Thursday, 26 November 2009

Five ways the internet has transformed our personal finances

Five ways the internet has transformed our personal finances
As The Telegraph marks 15 years of its online presence, we look at how the internet has transformed the way we deal with money matters.

By Richard Evans
Published: 3:40PM GMT 25 Nov 2009

1. Internet banking
Millions of people now take for granted that they can pay bills and transfer money at any time of day and without having to worry about queues – whether in branches or on telephone lines. These days, you never even have to speak to a human being when it comes to personal banking. You can also use the internet to find the best deals on savings accounts and then set up and run accounts online. Sixty per cent of people with instant-access accounts have registered for online banking, according to the British Bankers' Association.

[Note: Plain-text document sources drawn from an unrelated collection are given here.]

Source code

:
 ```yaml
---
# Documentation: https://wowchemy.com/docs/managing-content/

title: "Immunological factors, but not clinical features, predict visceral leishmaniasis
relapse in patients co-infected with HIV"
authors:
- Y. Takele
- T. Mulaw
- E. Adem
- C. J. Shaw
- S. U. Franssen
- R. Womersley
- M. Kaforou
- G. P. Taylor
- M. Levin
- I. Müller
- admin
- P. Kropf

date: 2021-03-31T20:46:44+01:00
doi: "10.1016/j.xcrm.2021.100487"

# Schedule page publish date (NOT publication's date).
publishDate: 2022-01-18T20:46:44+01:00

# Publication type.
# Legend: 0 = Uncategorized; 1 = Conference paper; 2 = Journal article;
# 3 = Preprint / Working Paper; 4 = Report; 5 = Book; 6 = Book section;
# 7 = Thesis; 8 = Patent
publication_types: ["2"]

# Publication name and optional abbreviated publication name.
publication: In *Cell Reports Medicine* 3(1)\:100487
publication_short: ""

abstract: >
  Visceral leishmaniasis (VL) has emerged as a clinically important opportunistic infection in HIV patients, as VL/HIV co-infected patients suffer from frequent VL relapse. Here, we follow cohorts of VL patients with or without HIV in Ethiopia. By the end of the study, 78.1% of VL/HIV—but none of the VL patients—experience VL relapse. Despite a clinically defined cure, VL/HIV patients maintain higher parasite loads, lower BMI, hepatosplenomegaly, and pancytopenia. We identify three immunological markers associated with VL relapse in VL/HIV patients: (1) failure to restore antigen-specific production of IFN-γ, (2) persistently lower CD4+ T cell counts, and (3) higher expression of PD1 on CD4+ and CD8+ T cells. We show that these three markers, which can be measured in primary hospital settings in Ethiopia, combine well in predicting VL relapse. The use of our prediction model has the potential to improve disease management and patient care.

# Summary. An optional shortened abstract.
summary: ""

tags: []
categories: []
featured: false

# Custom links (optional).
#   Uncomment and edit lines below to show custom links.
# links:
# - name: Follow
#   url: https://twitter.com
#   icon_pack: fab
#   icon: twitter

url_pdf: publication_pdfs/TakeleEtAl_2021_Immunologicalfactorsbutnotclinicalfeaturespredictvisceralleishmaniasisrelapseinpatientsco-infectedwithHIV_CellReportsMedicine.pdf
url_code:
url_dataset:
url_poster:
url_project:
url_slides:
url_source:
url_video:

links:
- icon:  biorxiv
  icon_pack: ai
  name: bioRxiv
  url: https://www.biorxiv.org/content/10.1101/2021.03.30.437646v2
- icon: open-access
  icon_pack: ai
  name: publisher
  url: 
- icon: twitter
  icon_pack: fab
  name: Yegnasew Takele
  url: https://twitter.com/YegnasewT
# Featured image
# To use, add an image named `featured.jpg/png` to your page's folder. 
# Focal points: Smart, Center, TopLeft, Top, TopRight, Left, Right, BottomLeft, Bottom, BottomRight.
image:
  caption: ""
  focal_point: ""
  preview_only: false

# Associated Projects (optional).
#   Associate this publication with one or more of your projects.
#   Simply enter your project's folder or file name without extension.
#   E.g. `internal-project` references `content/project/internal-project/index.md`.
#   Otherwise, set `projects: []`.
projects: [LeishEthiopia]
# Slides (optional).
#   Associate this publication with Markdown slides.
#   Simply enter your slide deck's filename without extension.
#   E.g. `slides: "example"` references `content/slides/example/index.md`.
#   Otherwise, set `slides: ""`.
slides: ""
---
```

Many people also research the mortgage market online, and some even apply for home loans over the internet.

2. Price-comparison websites
If you want to find the best interest rates for your savings or the best price for your home insurance, you can save time by using a price-comparison website. These provide up-to-date lists of the top accounts, as well as data on the best deals on credit cards and other financial products.

In the old days, we had to phone around brokers or insurers to compare prices for car or home insurance, giving out the same long-winded information every time. Most of us would have given up after a handful of calls.

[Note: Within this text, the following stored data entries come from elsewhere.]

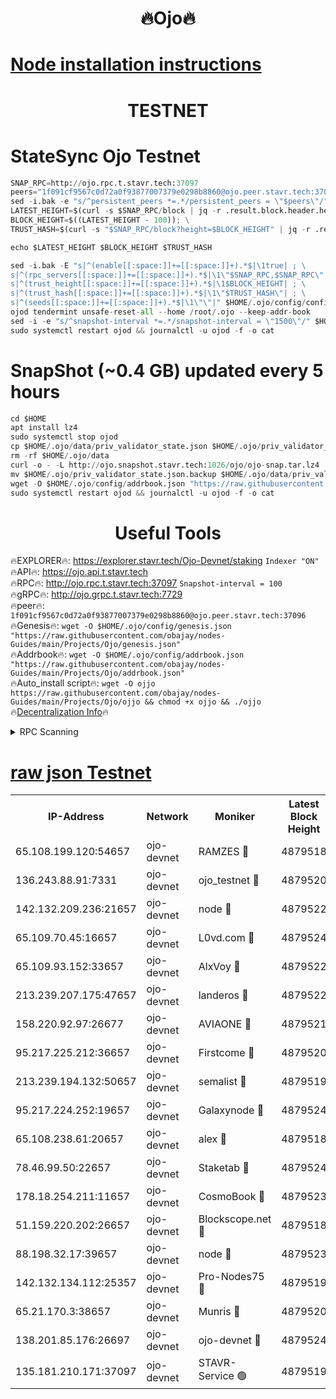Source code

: <h1 align="center"> 🔥Ojo🔥</h1>

[Node installation instructions](https://github.com/obajay/nodes-Guides/tree/main/Projects/Ojo)
=

<h1 align="center"> TESTNET</h1>

# StateSync Ojo Testnet
```python
SNAP_RPC=http://ojo.rpc.t.stavr.tech:37097
peers="1f091cf9567c0d72a0f93877007379e0298b8860@ojo.peer.stavr.tech:37096"
sed -i.bak -e "s/^persistent_peers *=.*/persistent_peers = \"$peers\"/" $HOME/.ojo/config/config.toml
LATEST_HEIGHT=$(curl -s $SNAP_RPC/block | jq -r .result.block.header.height); \
BLOCK_HEIGHT=$((LATEST_HEIGHT - 100)); \
TRUST_HASH=$(curl -s "$SNAP_RPC/block?height=$BLOCK_HEIGHT" | jq -r .result.block_id.hash)

echo $LATEST_HEIGHT $BLOCK_HEIGHT $TRUST_HASH

sed -i.bak -E "s|^(enable[[:space:]]+=[[:space:]]+).*$|\1true| ; \
s|^(rpc_servers[[:space:]]+=[[:space:]]+).*$|\1\"$SNAP_RPC,$SNAP_RPC\"| ; \
s|^(trust_height[[:space:]]+=[[:space:]]+).*$|\1$BLOCK_HEIGHT| ; \
s|^(trust_hash[[:space:]]+=[[:space:]]+).*$|\1\"$TRUST_HASH\"| ; \
s|^(seeds[[:space:]]+=[[:space:]]+).*$|\1\"\"|" $HOME/.ojo/config/config.toml
ojod tendermint unsafe-reset-all --home /root/.ojo --keep-addr-book
sed -i -e "s/^snapshot-interval *=.*/snapshot-interval = \"1500\"/" $HOME/.ojo/config/app.toml
sudo systemctl restart ojod && journalctl -u ojod -f -o cat
```
# SnapShot (~0.4 GB) updated every 5 hours
```python
cd $HOME
apt install lz4
sudo systemctl stop ojod
cp $HOME/.ojo/data/priv_validator_state.json $HOME/.ojo/priv_validator_state.json.backup
rm -rf $HOME/.ojo/data
curl -o - -L http://ojo.snapshot.stavr.tech:1026/ojo/ojo-snap.tar.lz4 | lz4 -c -d - | tar -x -C $HOME/.ojo --strip-components 2
mv $HOME/.ojo/priv_validator_state.json.backup $HOME/.ojo/data/priv_validator_state.json
wget -O $HOME/.ojo/config/addrbook.json "https://raw.githubusercontent.com/obajay/nodes-Guides/main/Projects/Ojo/addrbook.json"
sudo systemctl restart ojod && journalctl -u ojod -f -o cat
```
 <h1 align="center"> Useful Tools</h1>

🔥EXPLORER🔥:        https://explorer.stavr.tech/Ojo-Devnet/staking        `Indexer "ON"` \
🔥API🔥:                     https://ojo.api.t.stavr.tech \
🔥RPC🔥:                    http://ojo.rpc.t.stavr.tech:37097              `Snapshot-interval = 100` \
🔥gRPC🔥:                  http://ojo.grpc.t.stavr.tech:7729 \
🔥peer🔥:                   `1f091cf9567c0d72a0f93877007379e0298b8860@ojo.peer.stavr.tech:37096` \
🔥Genesis🔥:    ```wget -O $HOME/.ojo/config/genesis.json "https://raw.githubusercontent.com/obajay/nodes-Guides/main/Projects/Ojo/genesis.json"``` \
🔥Addrbook🔥:    ```wget -O $HOME/.ojo/config/addrbook.json "https://raw.githubusercontent.com/obajay/nodes-Guides/main/Projects/Ojo/addrbook.json"``` \
🔥Auto_install script🔥: ```wget -O ojjo https://raw.githubusercontent.com/obajay/nodes-Guides/main/Projects/Ojo/ojjo && chmod +x ojjo && ./ojjo``` \
🔥[Decentralization Info](https://github.com/obajay/StateSync-snapshots/tree/main/Projects/Ojo/Decentralization)🔥



<details>
<summary>RPC Scanning</summary>

<h2 align="center"> We scan nodes in real time every 4 hours. And we provide the final result of RPC endpoints.
We cannot influence the operation of these nodes in any way. </h2>


```python
If Voting Power is higher than 0 --> then the Node is a validator of the network and may be subject to attack and be a potential threat to the chain.
```
```python
We marked such validators with a red symbol
```

</details>

[raw json Testnet](https://rpc-check.ojot.stavr.tech/ojot/rpc-ojot-result.json)
=


<table><tr><th>IP-Address</th><th>Network</th><th>Moniker</th><th>Latest Block Height</th><th>Earliest Block Height</th><th>Catching Up</th><th>Tx Index</th><th>Voting Power</th><th>Scan Time</th></tr><tr><td>65.108.199.120:54657</td><td>ojo-devnet</td><td>RAMZES 🔴</td><td>4879518</td><td>306156</td><td>False</td><td>on</td><td>15420</td><td>2024-01-09T06:35:06.179872430UTC</td></tr><tr><td>136.243.88.91:7331</td><td>ojo-devnet</td><td>ojo_testnet 🔴</td><td>4879520</td><td>308845</td><td>False</td><td>on</td><td>1000</td><td>2024-01-09T06:35:12.651589180UTC</td></tr><tr><td>142.132.209.236:21657</td><td>ojo-devnet</td><td>node 🔴</td><td>4879522</td><td>350001</td><td>False</td><td>on</td><td>1999</td><td>2024-01-09T06:35:28.409095459UTC</td></tr><tr><td>65.109.70.45:16657</td><td>ojo-devnet</td><td>L0vd.com 🔴</td><td>4879524</td><td>695918</td><td>False</td><td>off</td><td>998</td><td>2024-01-09T06:35:38.730834665UTC</td></tr><tr><td>65.109.93.152:33657</td><td>ojo-devnet</td><td>AlxVoy 🔴</td><td>4879522</td><td>2319801</td><td>False</td><td>on</td><td>4536782</td><td>2024-01-09T06:35:28.129899049UTC</td></tr><tr><td>213.239.207.175:47657</td><td>ojo-devnet</td><td>landeros 🔴</td><td>4879522</td><td>2714001</td><td>False</td><td>off</td><td>11083</td><td>2024-01-09T06:35:23.659005398UTC</td></tr><tr><td>158.220.92.97:26677</td><td>ojo-devnet</td><td>AVIAONE 🔴</td><td>4879521</td><td>2754001</td><td>False</td><td>on</td><td>13867</td><td>2024-01-09T06:35:23.346623568UTC</td></tr><tr><td>95.217.225.212:36657</td><td>ojo-devnet</td><td>Firstcome 🔴</td><td>4879520</td><td>2985946</td><td>False</td><td>on</td><td>13566</td><td>2024-01-09T06:35:12.359686934UTC</td></tr><tr><td>213.239.194.132:50657</td><td>ojo-devnet</td><td>semalist 🔴</td><td>4879519</td><td>3223522</td><td>False</td><td>on</td><td>21037</td><td>2024-01-09T06:35:06.497283837UTC</td></tr><tr><td>95.217.224.252:19657</td><td>ojo-devnet</td><td>Galaxynode 🔴</td><td>4879524</td><td>3685492</td><td>False</td><td>on</td><td>11888</td><td>2024-01-09T06:35:35.870579115UTC</td></tr><tr><td>65.108.238.61:20657</td><td>ojo-devnet</td><td>alex 🔴</td><td>4879518</td><td>4158001</td><td>False</td><td>on</td><td>11359</td><td>2024-01-09T06:35:05.816822928UTC</td></tr><tr><td>78.46.99.50:22657</td><td>ojo-devnet</td><td>Staketab 🔴</td><td>4879524</td><td>4254801</td><td>False</td><td>on</td><td>1276</td><td>2024-01-09T06:35:38.966000119UTC</td></tr><tr><td>178.18.254.211:11657</td><td>ojo-devnet</td><td>CosmoBook 🔴</td><td>4879523</td><td>4392001</td><td>False</td><td>off</td><td>1057</td><td>2024-01-09T06:35:30.862345147UTC</td></tr><tr><td>51.159.220.202:26657</td><td>ojo-devnet</td><td>Blockscope.net 🔴</td><td>4879518</td><td>4425001</td><td>False</td><td>on</td><td>981</td><td>2024-01-09T06:35:05.476843919UTC</td></tr><tr><td>88.198.32.17:39657</td><td>ojo-devnet</td><td>node 🔴</td><td>4879523</td><td>4710001</td><td>False</td><td>on</td><td>84028</td><td>2024-01-09T06:35:31.176578225UTC</td></tr><tr><td>142.132.134.112:25357</td><td>ojo-devnet</td><td>Pro-Nodes75 🔴</td><td>4879519</td><td>4779519</td><td>False</td><td>on</td><td>24651</td><td>2024-01-09T06:35:09.583490490UTC</td></tr><tr><td>65.21.170.3:38657</td><td>ojo-devnet</td><td>Munris 🔴</td><td>4879520</td><td>4779519</td><td>False</td><td>off</td><td>20123</td><td>2024-01-09T06:35:11.992949630UTC</td></tr><tr><td>138.201.85.176:26697</td><td>ojo-devnet</td><td>ojo-devnet 🔴</td><td>4879524</td><td>4779524</td><td>False</td><td>on</td><td>1000024000</td><td>2024-01-09T06:35:38.325188312UTC</td></tr><tr><td>135.181.210.171:37097</td><td>ojo-devnet</td><td>STAVR-Service 🟢</td><td>4879519</td><td>4879201</td><td>False</td><td>on</td><td>0</td><td>2024-01-09T06:35:07.223554083UTC</td></tr></table>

Comparison sites do all the work, showing the cheapest providers, policy details and links to application forms.

Other sites, such as Kelkoo and Pricerunner, find the lowest prices for goods such as cameras, fridges and PCs.

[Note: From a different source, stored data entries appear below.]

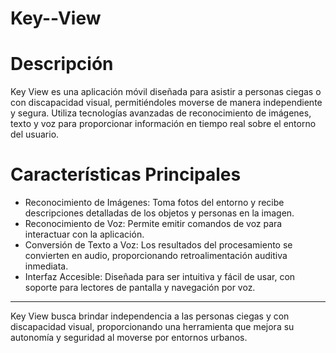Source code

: # Key--View

# Descripción
Key View es una aplicación móvil diseñada para asistir a personas ciegas o con discapacidad visual, permitiéndoles moverse de manera independiente y segura. Utiliza tecnologías avanzadas de reconocimiento de imágenes, texto y voz para proporcionar información en tiempo real sobre el entorno del usuario.

# Características Principales
- Reconocimiento de Imágenes: Toma fotos del entorno y recibe descripciones detalladas de los objetos y personas en la imagen.
- Reconocimiento de Voz: Permite emitir comandos de voz para interactuar con la aplicación.
- Conversión de Texto a Voz: Los resultados del procesamiento se convierten en audio, proporcionando retroalimentación auditiva inmediata.
- Interfaz Accesible: Diseñada para ser intuitiva y fácil de usar, con soporte para lectores de pantalla y navegación por voz.

---

Key View busca brindar independencia a las personas ciegas y con discapacidad visual, proporcionando una herramienta que mejora su autonomía y seguridad al moverse por entornos urbanos.
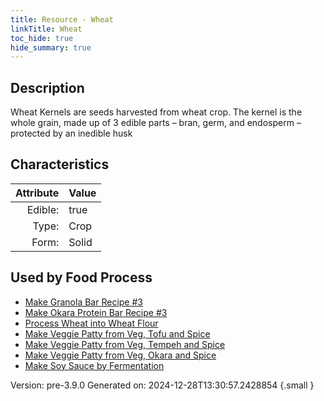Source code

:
 ```yaml
---
title: Resource - Wheat
linkTitle: Wheat
toc_hide: true
hide_summary: true
---
```


## Description
Wheat Kernels are&#10;&#9;&#9;seeds harvested from wheat crop. The kernel is the whole grain, made up of 3&#10;&#9;&#9;edible parts – bran, germ, and endosperm – protected by an inedible husk 

## Characteristics

| Attribute      | Value |
|--------:|:------|
|Edible:|true|
|Type:|Crop|
|Form:|Solid|
 



    
## Used by Food Process

- [Make Granola Bar Recipe #3](/docs/definitions/food/make-granola-bar-recipe--3)
- [Make Okara Protein Bar Recipe #3](/docs/definitions/food/make-okara-protein-bar-recipe--3)
- [Process Wheat into Wheat Flour](/docs/definitions/food/process-wheat-into-wheat-flour)
- [Make Veggie Patty from Veg, Tofu and Spice](/docs/definitions/food/make-veggie-patty-from-veg--tofu-and-spice)
- [Make Veggie Patty from Veg, Tempeh and Spice](/docs/definitions/food/make-veggie-patty-from-veg--tempeh-and-spice)
- [Make Veggie Patty from Veg, Okara and Spice](/docs/definitions/food/make-veggie-patty-from-veg--okara-and-spice)
- [Make Soy Sauce by Fermentation](/docs/definitions/food/make-soy-sauce-by-fermentation)


Version: pre-3.9.0 Generated on: 2024-12-28T13:30:57.2428854
{.small }
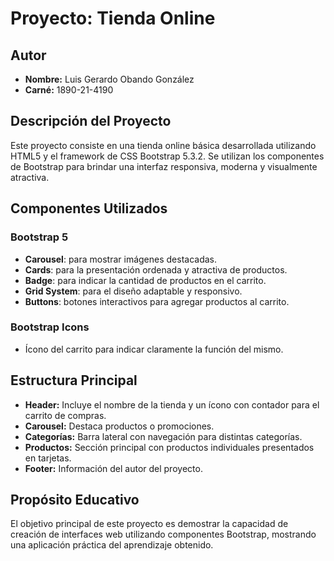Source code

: # Proyecto: Tienda Online

## Autor
- **Nombre:** Luis Gerardo Obando González
- **Carné:** 1890-21-4190

## Descripción del Proyecto
Este proyecto consiste en una tienda online básica desarrollada utilizando HTML5 y el framework de CSS Bootstrap 5.3.2. Se utilizan los componentes de Bootstrap para brindar una interfaz responsiva, moderna y visualmente atractiva.

## Componentes Utilizados

### Bootstrap 5
- **Carousel**: para mostrar imágenes destacadas.
- **Cards**: para la presentación ordenada y atractiva de productos.
- **Badge**: para indicar la cantidad de productos en el carrito.
- **Grid System**: para el diseño adaptable y responsivo.
- **Buttons**: botones interactivos para agregar productos al carrito.

### Bootstrap Icons
- Ícono del carrito para indicar claramente la función del mismo.

## Estructura Principal
- **Header:** Incluye el nombre de la tienda y un ícono con contador para el carrito de compras.
- **Carousel:** Destaca productos o promociones.
- **Categorías:** Barra lateral con navegación para distintas categorías.
- **Productos:** Sección principal con productos individuales presentados en tarjetas.
- **Footer:** Información del autor del proyecto.

## Propósito Educativo
El objetivo principal de este proyecto es demostrar la capacidad de creación de interfaces web utilizando componentes Bootstrap, mostrando una aplicación práctica del aprendizaje obtenido.
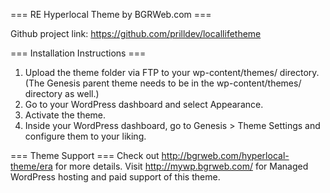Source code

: === RE Hyperlocal Theme by BGRWeb.com ===

Github project link: https://github.com/prilldev/locallifetheme


=== Installation Instructions ===

1. Upload the theme folder via FTP to your wp-content/themes/ directory. (The Genesis parent theme needs to be in the wp-content/themes/ directory as well.)
2. Go to your WordPress dashboard and select Appearance.
3. Activate the theme.
4. Inside your WordPress dashboard, go to Genesis > Theme Settings and configure them to your liking.


=== Theme Support ===
Check out http://bgrweb.com/hyperlocal-theme/era for more details.
Visit http://mywp.bgrweb.com/ for Managed WordPress hosting and paid support of this theme.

Comparison sites are also much in demand for finding the best deals on energy, although recent research by The Daily Telegraph found that energy-comparison sites did not always agree about which supplier offered the best deal.

Consumers are becoming more savvy about these discrepancies. While a recent survey by Mintel, the analyst, found that six out of 10 people had used a price-comparison site, the consumer group Which? found that consumers lacked trust in them, with one in four finding better value financial products elsewhere.

3. Voucher codes
The recession has sharpened shoppers' appetite for a bargain – and many cost-conscious consumers have turned to the internet to track down special offers. If you want to save money at Tesco you can just type "Tesco voucher codes" into a search engine and find dozens of sites offering the discount codes – short combinations of numbers and letters that you enter into the online checkout. Hundreds of retailers operate these schemes; some also allow you to print off vouchers from the website to claim discounts in shops and restaurants.

According to research from, more than 2.2 million discount vouchers are redeemed every day, while an internet traffic analyst found that the number of web searches in Britain for discount vouchers had increased by 48 per cent over the past year.

4. Dealing and investing
Ten years ago, small investors who wanted to trade shares had to phone a broker. Now they can buy and sell online. Nine out of 10 share deals are made online, according to Barclays Stockbrokers.

Access to information online has helped level the playing field between small shareholders and professional investors with the resources of large banks behind them. "The role of the internet is key, giving the individual at home with a laptop access to the kind of tools, research and up-to-the-minute data previously the preserve of City traders," said Des Byrne, head of Barclays Stockbrokers. "The internet brought financial democracy to newly empowered investors."

People can buy investment funds, such as unit trusts from "fund supermarkets" – online shops that usually offer discounts on charges. These funds are often held in tax-free wrappers, such as individual savings accounts or personal pensions.

5. Buying and selling
Auction websites, such as eBay, have made it far easier to buy and sell second-hand goods, which in the pre-internet age would have meant a trip to the car boot sale. The average British home is estimated to have at least £450 worth of saleable items, typically clothes, CDs, DVDs, books and toys. Online auctions offer a quick way to turn them into cash. About one billion items have been sold on in the past 10 years, and 17 million people use the site each month.